Itemized modification records

-*-

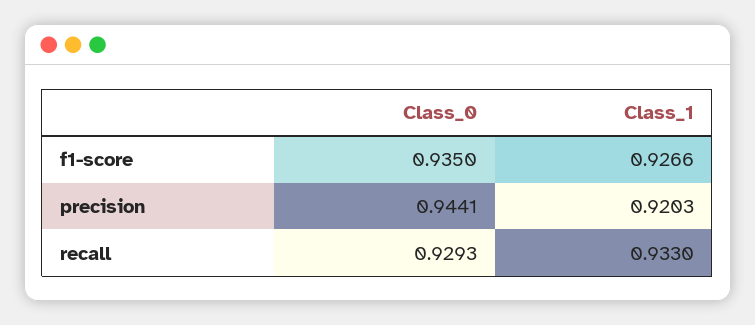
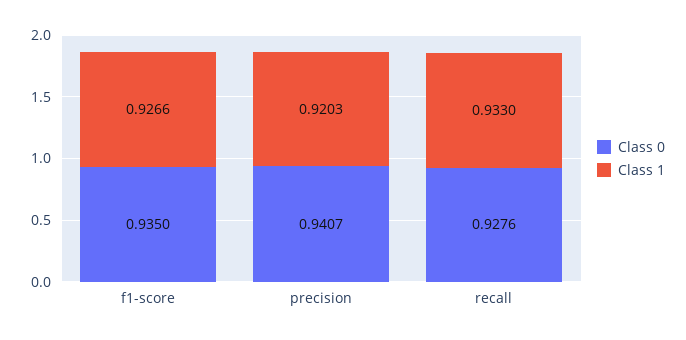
  {
    "Class_0": {
      "f1-score": 0.935,
-     "precision": 0.9441,
+     "precision": 0.9407,
-     "recall": 0.9293
+     "recall": 0.9276
    },
    "Class_1": {
      "f1-score": 0.9266,
      "precision": 0.9203,
      "recall": 0.933
    }
  }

-*-

WHAT TO WORK ON:
The copy you write out must match the entries word for word, minus their pictures.

SOLUTION TO THE EXERCISE:
  {
    "Class_0": {
      "f1-score": 0.935,
-     "precision": 0.9441,
+     "precision": 0.9407,
-     "recall": 0.9293
+     "recall": 0.9276
    },
    "Class_1": {
      "f1-score": 0.9266,
      "precision": 0.9203,
      "recall": 0.933
    }
  }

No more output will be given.